Ten year old Amelia Brome couldn’t wait to leap back into the swimming pool after a 10-month gap, while she underwent life-saving proton beam therapy (PBT) for cancer in the USA.

Swimming mad Amelia from Ingol, near Preston - described by her parents as ‘part fish’ - had to stop her four-times-a-week swims in January this year after she was diagnosed with a rare nasal cancer. But following her referral by The Christie for successful PBT treatment in the USA, she has just been given the go ahead to get back in the water.

Amelia’s father Michael said: “This is a moment we feared at times we might not see. Amelia couldn’t wait. She just loves to pretend she is a dolphin or a mermaid.”

Towards the end of 2016 Amelia developed a cold, which she could not shake off. After six weeks her mother took her to her GP who prescribed antibiotics for sinusitis. When Amelia’s symptoms did not improve and she began having severe headaches, Cheryl took her to Preston Hospital, where sinusitis was again confirmed. It was not until a new GP noticed that Amelia’s eye was partially closed that she was sent to Preston Hospital for an urgent MRI and later that same day, Michael and Cheryl were given the devastating news that a sizeable mass had been identified in Amelia’s nasal cavity. A bed had already been organised for her at Manchester Children’s Hospital.

Manchester Royal Children’s Hospital diagnosed a nasal rhabdomyosarcoma (an uncommon soft-tissue sarcoma) and she began chemotherapy. She was then referred to leading cancer centre The Christie, where her consultant, Dr Roval Colaco told her parents to prepare themselves to go to the USA as Amelia’s cancer was inoperable and that PBT offered her the best chance of long-term survival.

Michael said: “We were almost elated, because at least the consultants knew what it was and what they were going to do about it. The worst nightmare would have been if they did not know what it was, or how to treat it.”


PBT is a specialist form of radiotherapy that targets cancers very precisely, increasing success rates and reducing side-effects. It targets tumours with less damage to surrounding healthy tissue and is particularly appropriate for certain cancers in children who are at risk of lasting damage to organs that are still growing.

It has been offered overseas to NHS patients who are eligible for treatment in England since 2008 in a programme that has to date supported approximately 1,000 patients. From August 2018 The Christie will begin treating patients in Manchester as the UK’s first NHS high energy centre. University College London Hospitals NHS Foundation Trust (UCLH) will follow in summer 2020.

Amelia, who is a pupil at Harris Primary School, Fulwood in Preston, and her mother Cheryl flew out to Jacksonville, Florida in the middle of April this year, but Michael had to wait another week as he was refused a US visa twice and only succeeded in being granted one after getting the support of his local MP.

“It was pretty horrible having to drop my wife and daughter at the airport whilst I was stuck on my own at home,” says Michael. “How can you split up a family at a time like this?”

Amelia went through 30 sessions of PBT in Jacksonville, Monday to Friday. The family returned in early July.

Michael says: “The treatment we had in the USA was brilliant and the staff were great, but lovely as it was, you are 8,000 miles away from home and your support networks. It’s a massive upheaval for the whole family and not everyone is as lucky with their employers as Cheryl and I are. It would all have been so much easier if Amelia had been able to have her treatment in Manchester, and we are so glad knowing that proton beam therapy is coming to The Christie next year.”

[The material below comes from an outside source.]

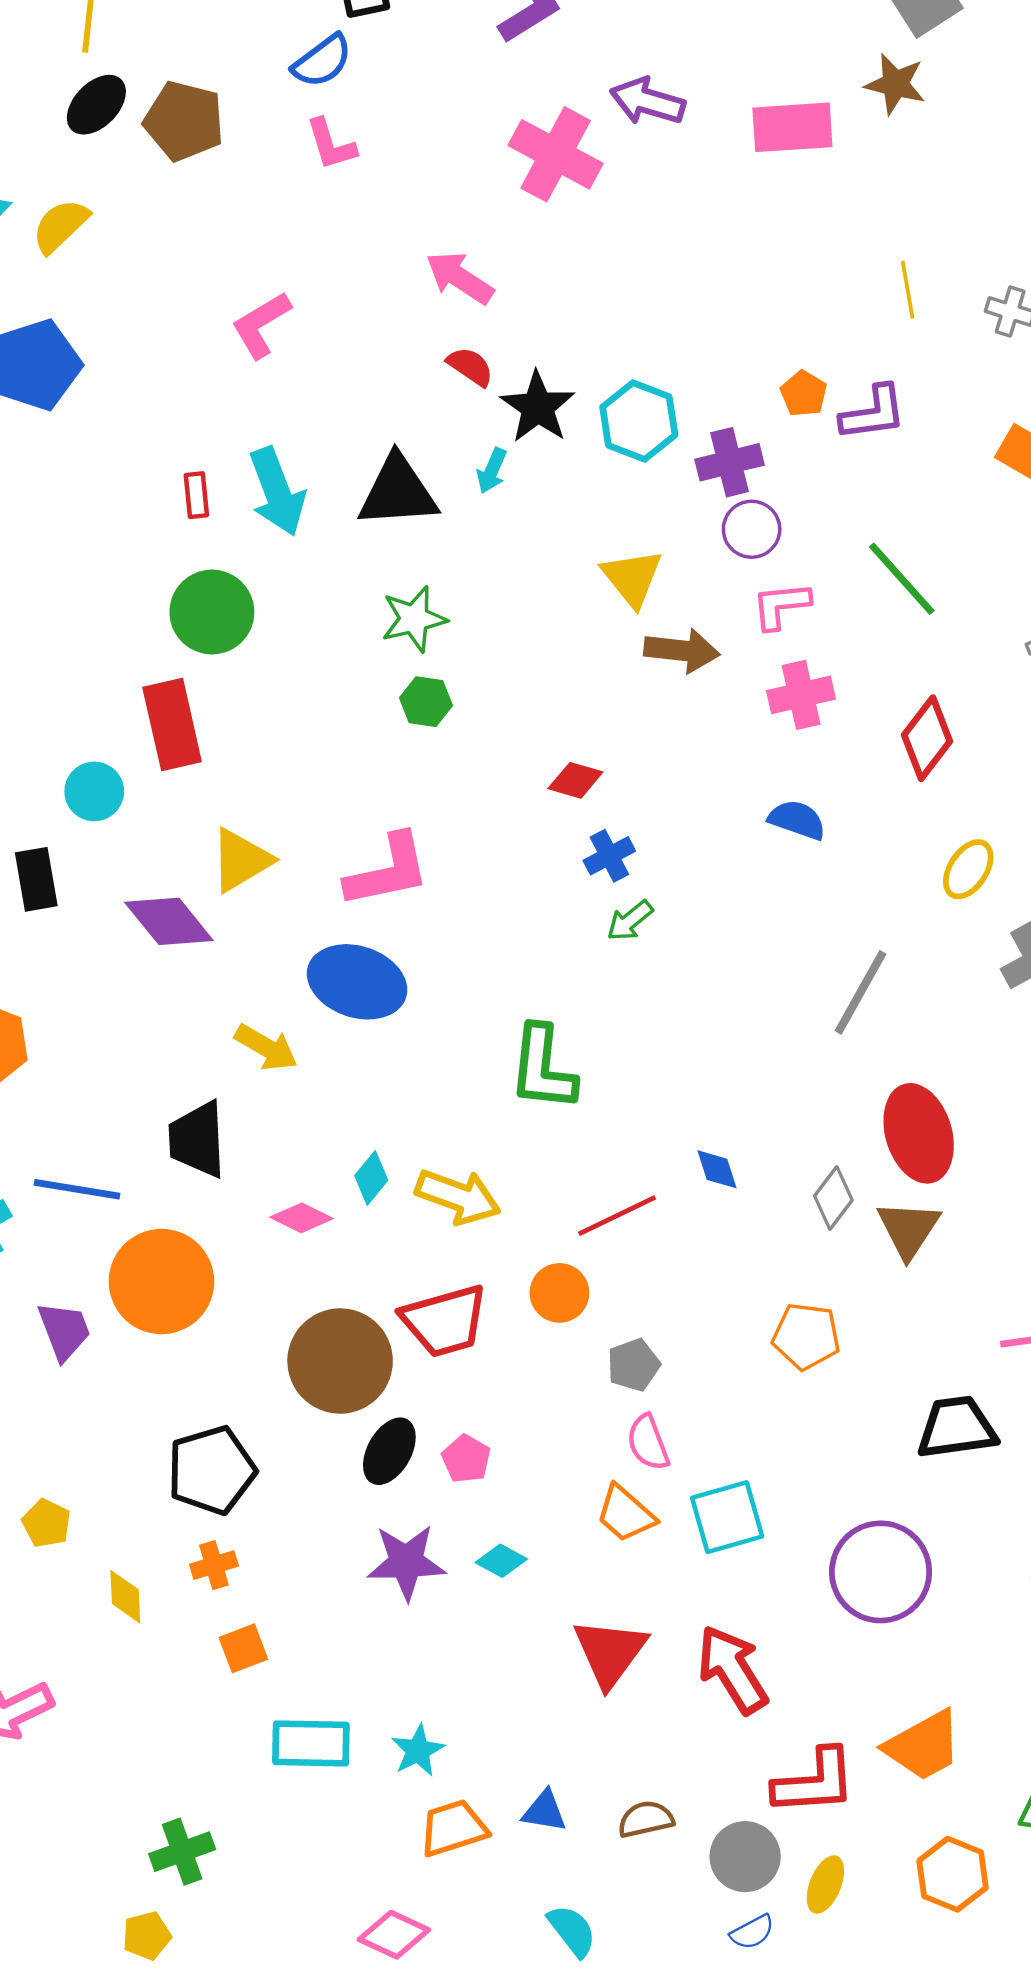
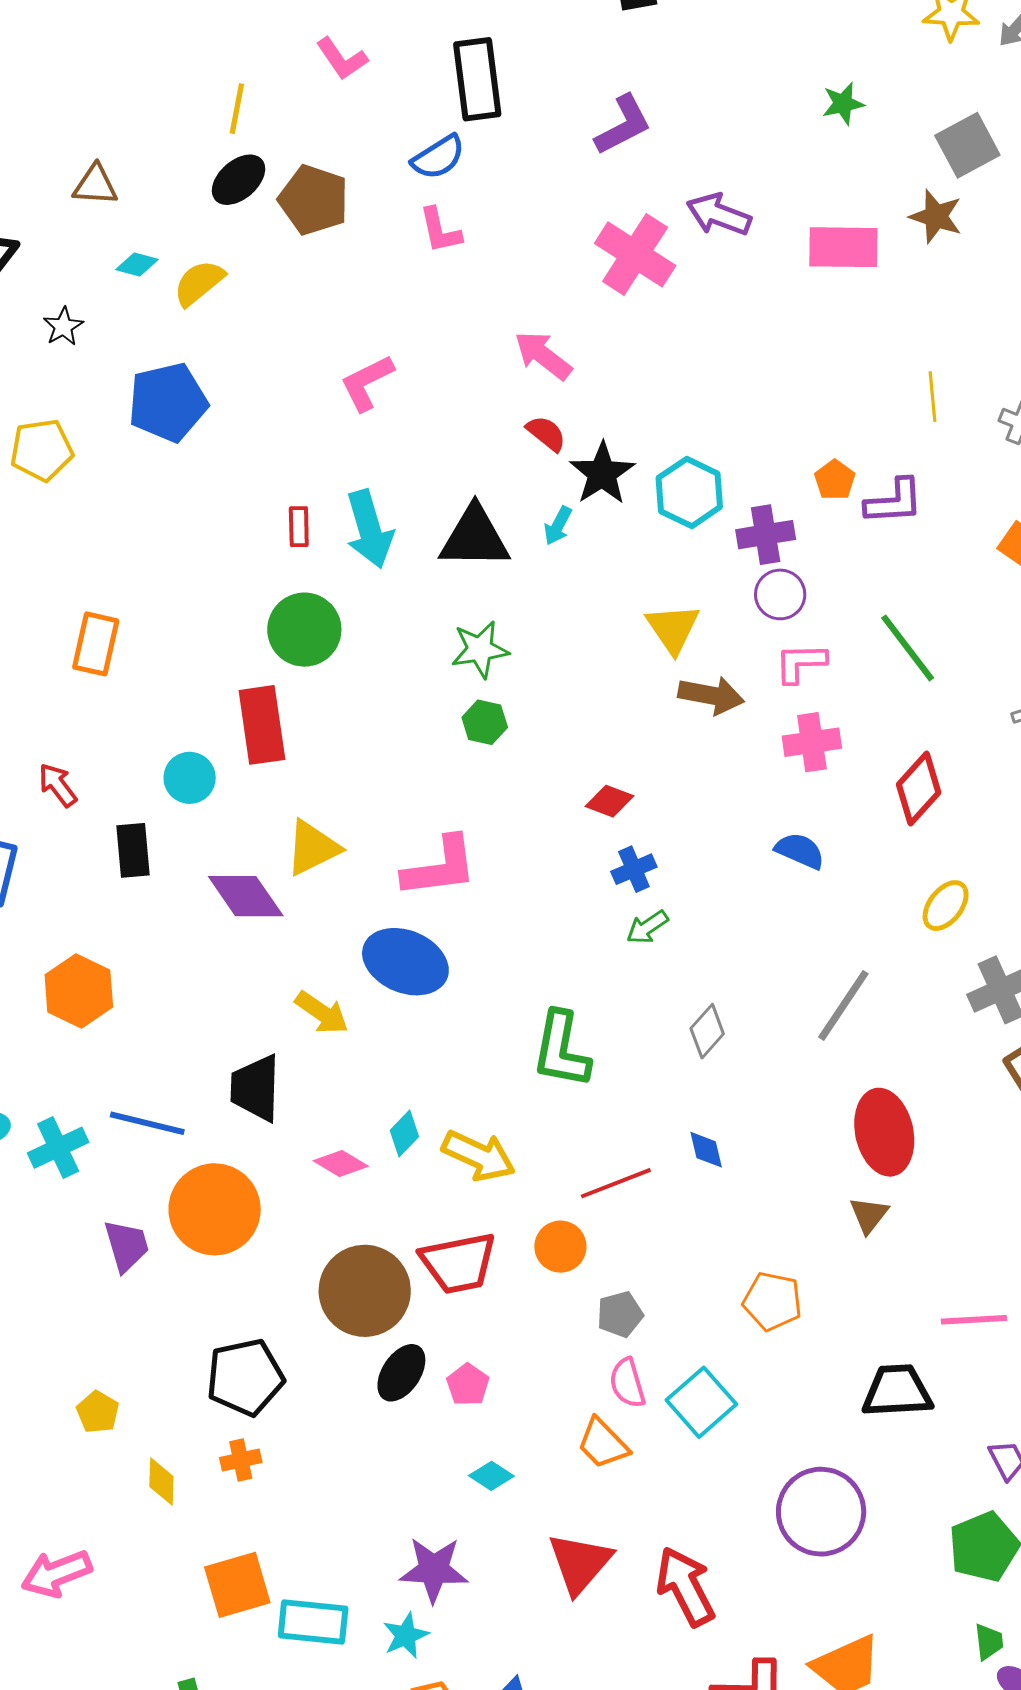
gray diamond: (833, 1198) -> (707, 1031), moved
brown triangle: (908, 1229) -> (869, 1215), size x0.7
cyan square: (727, 1517) -> (701, 1402), moved, turned -30
purple star: (406, 1562) -> (434, 1570), moved
orange square: (243, 1648) -> (237, 1585), moved, size x1.6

Amelia’s consultant, Dr Rovel Colaco said: “Amelia is a bright and happy child with an excellent chance of recovery following the treatment she received in Jacksonville. However in the future, patients like Amelia can look forward to the opportunity of having PBT here in the UK closer to their friends and family and with less upheaval during a very stressful time in their lives.”

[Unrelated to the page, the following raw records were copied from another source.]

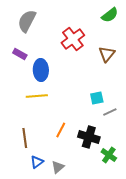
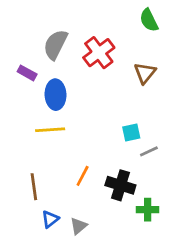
green semicircle: (110, 15) -> (149, 20), turned 102
gray semicircle: (27, 21) -> (55, 45), moved
green cross: (109, 155) -> (148, 210), turned -35

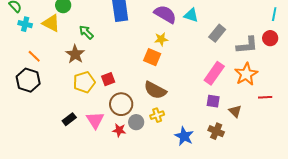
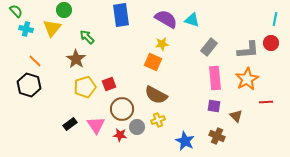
yellow triangle: (51, 23) -> (52, 28), turned 42
gray rectangle: (217, 33) -> (209, 47), moved
pink rectangle: (214, 73) -> (215, 78), turned -40

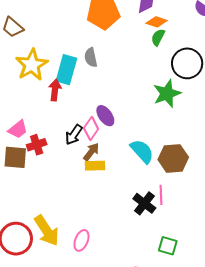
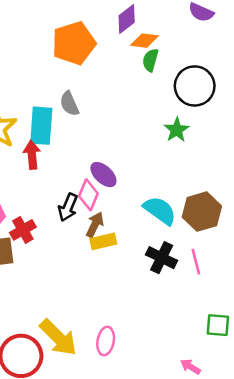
green star: (167, 94) -> (177, 130), size x0.7
black cross: (144, 203) -> (162, 258), moved

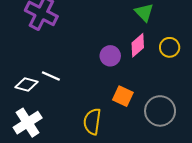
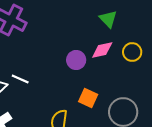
pink diamond: (138, 45) -> (102, 50), turned 30

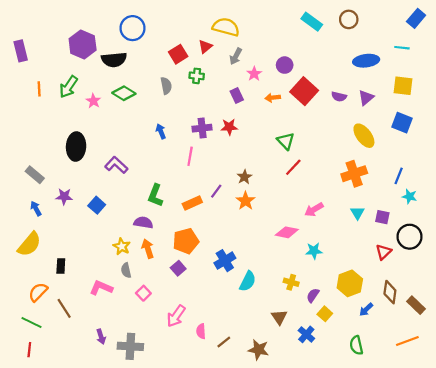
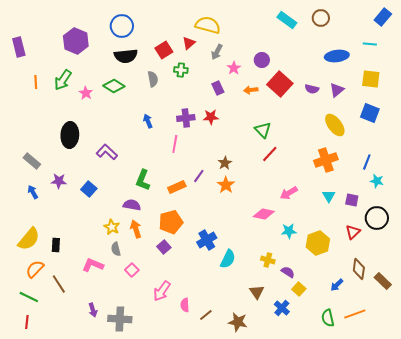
black semicircle: (114, 60) -> (126, 56), moved
yellow semicircle: (29, 244) -> (29, 239), moved
yellow hexagon: (350, 283) -> (318, 243), moved
purple semicircle: (313, 295) -> (288, 272), turned 88
orange line: (407, 341) -> (355, 314), moved

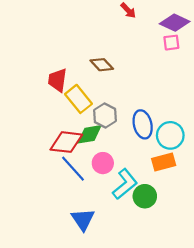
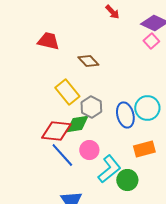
pink square: (171, 43) -> (151, 41), turned -35
red trapezoid: (57, 80) -> (48, 41), moved, turned 95
cyan circle: (170, 135) -> (147, 108), moved

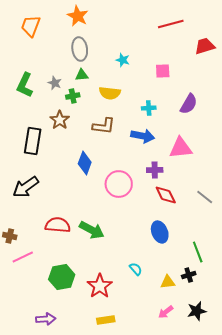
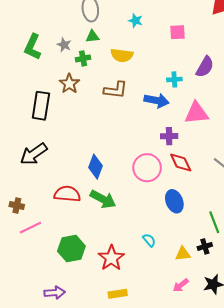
cyan cross: (149, 108) -> (174, 79), moved
blue diamond: (85, 163) -> (96, 167), moved
pink circle: (119, 184) -> (147, 168), moved

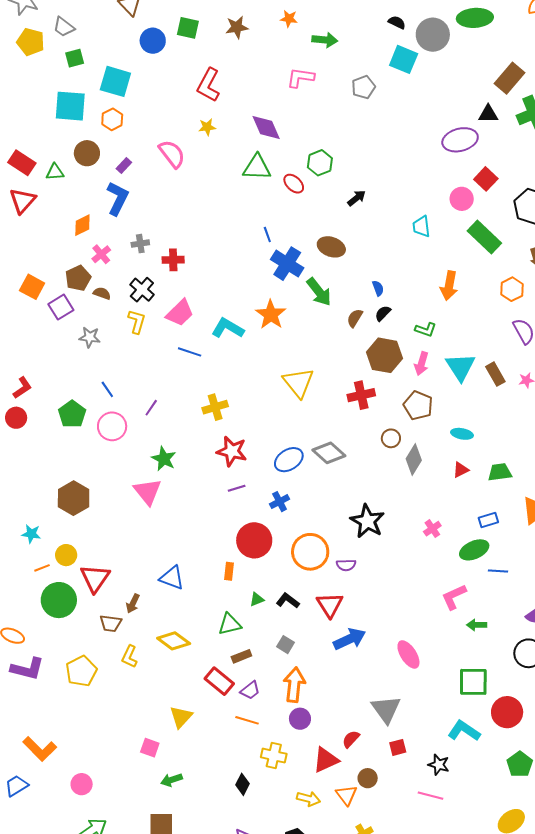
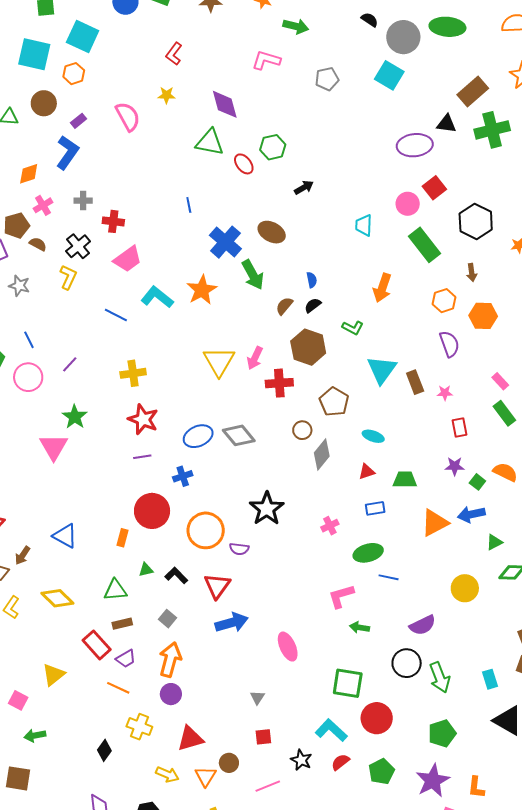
cyan square: (404, 59) -> (389, 75), moved
red L-shape: (208, 85) -> (174, 54), size x0.7
blue line: (267, 234) -> (189, 205), moved
pink trapezoid: (180, 313) -> (128, 259), moved
pink arrow: (421, 364) -> (255, 358), moved
blue rectangle: (488, 520) -> (375, 508), moved
gray triangle: (386, 709) -> (257, 697), size x0.5
red semicircle: (351, 739) -> (340, 762), moved
pink line: (430, 796) -> (268, 786), moved, turned -45

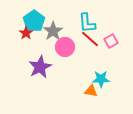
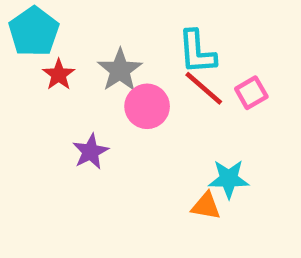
cyan pentagon: (34, 21) -> (34, 32), moved
purple star: (40, 67) -> (90, 152), size x0.7

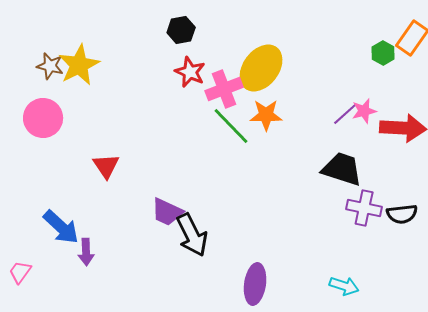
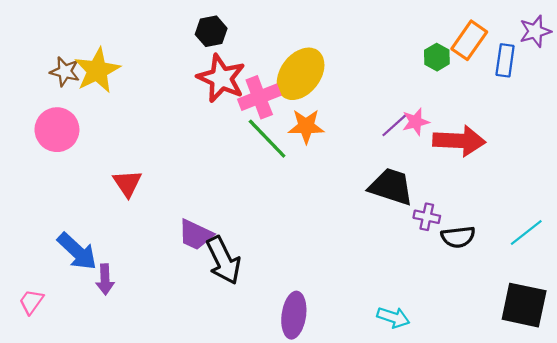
red star: (190, 72) -> (221, 78), size x1.4
purple cross: (364, 208) -> (427, 217), moved, size x0.7

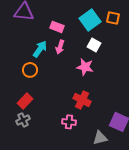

And Faz Sadri, fitness manager at Total Fitness in Preston, said: “It was incredible to see Amelia splashing around in the water and getting back to her normal self. Everyone at the club is so pleased to see how she’s reacted to the treatment.”

Over the last century, The Christie radiotherapy department has pioneered many advances in radiotherapy. It already leads in advanced radiotherapy, delivering more complex treatments than any other centre in the country. The introduction of proton beam therapy will allow it to continue to make advances in this area and improve patient treatment and care.

As well as welcoming PBT to The Christie next year, the hospital is also just one of seven sites in the world to host a pioneering MR-linac radiotherapy machine. It combines magnetic resonance imaging (MRI) scanning and tumour-busting radiotherapy treatment in one hi-tech package. The machine, which will start treating patients next year will precisely locate tumours, tailor the shape of the x-ray beams in real time, and lock on to the tumour during treatment – even when tumour tissue is moving during treatment e.g. in the lung as a patient breathes.